Task requirements: Find the line in the entries below that contains "Identify the document". Repeat it exactly, and every line after it through the line that contains "Rendered at 1275 by 1650 pixels.".
*** Block opens ***
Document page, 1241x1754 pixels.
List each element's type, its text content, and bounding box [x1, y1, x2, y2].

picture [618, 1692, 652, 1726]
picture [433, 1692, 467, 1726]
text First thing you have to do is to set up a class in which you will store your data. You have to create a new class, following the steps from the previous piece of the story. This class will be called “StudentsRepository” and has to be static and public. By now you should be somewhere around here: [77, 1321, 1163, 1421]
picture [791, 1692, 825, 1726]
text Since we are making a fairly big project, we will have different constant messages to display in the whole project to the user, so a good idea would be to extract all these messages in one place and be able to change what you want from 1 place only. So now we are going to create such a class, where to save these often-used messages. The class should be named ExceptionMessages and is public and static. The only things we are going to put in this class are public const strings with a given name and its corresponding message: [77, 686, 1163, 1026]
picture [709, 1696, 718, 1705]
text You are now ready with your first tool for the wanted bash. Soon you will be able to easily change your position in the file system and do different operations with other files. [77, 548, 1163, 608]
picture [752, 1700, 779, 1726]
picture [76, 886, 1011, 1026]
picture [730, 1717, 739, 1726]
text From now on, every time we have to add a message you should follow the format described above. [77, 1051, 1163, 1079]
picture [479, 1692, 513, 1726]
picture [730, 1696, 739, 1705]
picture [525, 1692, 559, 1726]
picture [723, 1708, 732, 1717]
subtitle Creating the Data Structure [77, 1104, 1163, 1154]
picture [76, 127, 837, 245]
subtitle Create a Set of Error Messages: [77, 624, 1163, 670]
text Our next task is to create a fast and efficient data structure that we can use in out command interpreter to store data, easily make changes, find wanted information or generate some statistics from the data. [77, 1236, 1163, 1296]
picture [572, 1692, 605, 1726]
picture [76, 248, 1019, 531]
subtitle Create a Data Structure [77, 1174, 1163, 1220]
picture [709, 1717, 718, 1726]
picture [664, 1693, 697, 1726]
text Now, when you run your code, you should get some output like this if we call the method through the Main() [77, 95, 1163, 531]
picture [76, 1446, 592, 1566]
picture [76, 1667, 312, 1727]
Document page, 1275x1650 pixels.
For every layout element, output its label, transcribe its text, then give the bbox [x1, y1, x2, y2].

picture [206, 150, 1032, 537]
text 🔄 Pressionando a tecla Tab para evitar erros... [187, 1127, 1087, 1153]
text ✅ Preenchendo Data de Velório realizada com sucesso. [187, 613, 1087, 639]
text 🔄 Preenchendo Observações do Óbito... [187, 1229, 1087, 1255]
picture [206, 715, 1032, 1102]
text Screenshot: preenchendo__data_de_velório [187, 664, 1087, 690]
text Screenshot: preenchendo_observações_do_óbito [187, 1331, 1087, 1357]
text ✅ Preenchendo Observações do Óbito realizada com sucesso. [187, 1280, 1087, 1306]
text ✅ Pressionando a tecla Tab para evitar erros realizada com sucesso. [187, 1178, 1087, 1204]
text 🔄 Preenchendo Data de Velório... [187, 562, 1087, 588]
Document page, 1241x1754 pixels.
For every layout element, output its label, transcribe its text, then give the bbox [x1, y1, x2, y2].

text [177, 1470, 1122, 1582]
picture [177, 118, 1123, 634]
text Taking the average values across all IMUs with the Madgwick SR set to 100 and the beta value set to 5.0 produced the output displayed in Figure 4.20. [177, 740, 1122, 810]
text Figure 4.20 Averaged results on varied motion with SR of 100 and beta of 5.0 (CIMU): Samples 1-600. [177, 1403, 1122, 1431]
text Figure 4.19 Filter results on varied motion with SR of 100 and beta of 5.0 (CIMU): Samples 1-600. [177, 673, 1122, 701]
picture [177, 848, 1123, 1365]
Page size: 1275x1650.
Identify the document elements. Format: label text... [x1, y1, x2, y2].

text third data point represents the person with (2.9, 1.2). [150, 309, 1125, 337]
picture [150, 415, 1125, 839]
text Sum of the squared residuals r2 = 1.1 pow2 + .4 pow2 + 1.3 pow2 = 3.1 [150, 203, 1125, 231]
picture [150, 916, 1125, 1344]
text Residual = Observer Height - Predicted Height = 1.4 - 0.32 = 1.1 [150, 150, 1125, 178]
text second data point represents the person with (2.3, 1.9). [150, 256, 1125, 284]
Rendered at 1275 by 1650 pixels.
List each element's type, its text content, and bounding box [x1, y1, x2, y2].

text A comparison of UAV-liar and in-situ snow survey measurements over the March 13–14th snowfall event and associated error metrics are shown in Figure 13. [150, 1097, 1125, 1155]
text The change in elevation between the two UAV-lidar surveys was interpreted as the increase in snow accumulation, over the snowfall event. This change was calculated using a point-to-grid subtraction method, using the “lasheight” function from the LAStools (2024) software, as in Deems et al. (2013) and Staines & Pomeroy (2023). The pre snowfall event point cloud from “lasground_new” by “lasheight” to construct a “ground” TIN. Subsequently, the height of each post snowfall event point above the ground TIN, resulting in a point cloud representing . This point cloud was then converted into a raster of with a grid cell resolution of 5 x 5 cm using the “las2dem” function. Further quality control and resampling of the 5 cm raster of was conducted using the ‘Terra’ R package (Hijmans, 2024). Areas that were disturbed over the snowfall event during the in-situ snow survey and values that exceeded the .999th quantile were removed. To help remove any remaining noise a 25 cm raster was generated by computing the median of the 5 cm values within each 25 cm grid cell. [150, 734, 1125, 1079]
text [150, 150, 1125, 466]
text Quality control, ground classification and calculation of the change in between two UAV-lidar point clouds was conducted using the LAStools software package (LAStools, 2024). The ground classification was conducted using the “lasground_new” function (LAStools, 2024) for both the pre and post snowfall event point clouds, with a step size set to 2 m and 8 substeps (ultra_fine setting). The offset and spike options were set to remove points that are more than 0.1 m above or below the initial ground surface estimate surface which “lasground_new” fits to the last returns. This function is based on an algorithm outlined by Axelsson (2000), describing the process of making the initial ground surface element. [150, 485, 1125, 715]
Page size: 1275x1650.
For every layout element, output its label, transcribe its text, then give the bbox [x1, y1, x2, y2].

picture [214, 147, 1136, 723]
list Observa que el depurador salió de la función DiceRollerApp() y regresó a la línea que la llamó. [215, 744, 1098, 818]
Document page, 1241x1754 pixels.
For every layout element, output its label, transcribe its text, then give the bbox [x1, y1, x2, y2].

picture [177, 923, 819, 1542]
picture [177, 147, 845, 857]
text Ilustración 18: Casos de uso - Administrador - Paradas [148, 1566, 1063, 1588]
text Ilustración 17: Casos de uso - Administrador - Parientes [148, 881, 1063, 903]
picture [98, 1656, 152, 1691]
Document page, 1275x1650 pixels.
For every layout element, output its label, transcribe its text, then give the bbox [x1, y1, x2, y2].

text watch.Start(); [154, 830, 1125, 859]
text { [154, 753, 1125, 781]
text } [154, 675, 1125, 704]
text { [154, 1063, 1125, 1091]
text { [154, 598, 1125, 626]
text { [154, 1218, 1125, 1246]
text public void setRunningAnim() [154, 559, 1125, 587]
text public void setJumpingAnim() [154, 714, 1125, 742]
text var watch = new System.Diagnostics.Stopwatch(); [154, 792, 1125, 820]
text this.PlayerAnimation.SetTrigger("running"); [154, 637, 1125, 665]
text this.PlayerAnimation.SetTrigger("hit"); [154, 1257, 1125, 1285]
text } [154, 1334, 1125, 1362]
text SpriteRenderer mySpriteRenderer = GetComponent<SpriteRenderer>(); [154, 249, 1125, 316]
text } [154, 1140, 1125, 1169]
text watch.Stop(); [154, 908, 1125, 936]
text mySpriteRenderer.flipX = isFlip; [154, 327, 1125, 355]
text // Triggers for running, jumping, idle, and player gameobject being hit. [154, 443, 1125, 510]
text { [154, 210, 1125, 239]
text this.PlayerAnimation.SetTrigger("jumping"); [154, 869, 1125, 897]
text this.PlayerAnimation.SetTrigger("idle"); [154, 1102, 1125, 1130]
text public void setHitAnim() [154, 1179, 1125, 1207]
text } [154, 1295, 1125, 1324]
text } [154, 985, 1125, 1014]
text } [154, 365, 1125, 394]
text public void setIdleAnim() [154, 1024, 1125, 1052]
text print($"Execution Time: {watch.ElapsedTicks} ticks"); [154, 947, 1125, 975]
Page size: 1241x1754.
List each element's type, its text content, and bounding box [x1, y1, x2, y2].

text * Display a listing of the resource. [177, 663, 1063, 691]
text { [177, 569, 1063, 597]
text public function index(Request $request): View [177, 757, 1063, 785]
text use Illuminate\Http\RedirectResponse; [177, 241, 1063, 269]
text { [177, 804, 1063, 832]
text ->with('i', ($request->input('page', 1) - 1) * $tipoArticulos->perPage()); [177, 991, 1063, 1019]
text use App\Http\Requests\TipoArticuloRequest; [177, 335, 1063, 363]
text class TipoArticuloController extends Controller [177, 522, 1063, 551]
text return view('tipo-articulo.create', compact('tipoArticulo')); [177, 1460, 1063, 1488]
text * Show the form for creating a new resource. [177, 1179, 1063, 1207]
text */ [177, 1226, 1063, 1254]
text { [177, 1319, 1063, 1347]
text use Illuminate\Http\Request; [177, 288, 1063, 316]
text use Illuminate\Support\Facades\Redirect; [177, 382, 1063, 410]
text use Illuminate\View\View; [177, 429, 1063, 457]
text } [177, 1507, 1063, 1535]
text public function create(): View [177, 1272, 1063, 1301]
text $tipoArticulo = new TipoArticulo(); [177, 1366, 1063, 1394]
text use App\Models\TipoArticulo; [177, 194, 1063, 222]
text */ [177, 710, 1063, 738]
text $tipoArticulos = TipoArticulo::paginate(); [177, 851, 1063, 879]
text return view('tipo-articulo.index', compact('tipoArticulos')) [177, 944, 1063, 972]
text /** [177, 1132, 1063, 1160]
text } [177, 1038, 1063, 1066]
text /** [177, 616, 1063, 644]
*** Block closes ***
Solution to this problem:
Identify the document elements. Format: label text... [x1, y1, x2, y2].

text third data point represents the person with (2.9, 1.2). [150, 309, 1125, 337]
picture [150, 415, 1125, 839]
text Sum of the squared residuals r2 = 1.1 pow2 + .4 pow2 + 1.3 pow2 = 3.1 [150, 203, 1125, 231]
picture [150, 916, 1125, 1344]
text Residual = Observer Height - Predicted Height = 1.4 - 0.32 = 1.1 [150, 150, 1125, 178]
text second data point represents the person with (2.3, 1.9). [150, 256, 1125, 284]
Rendered at 1275 by 1650 pixels.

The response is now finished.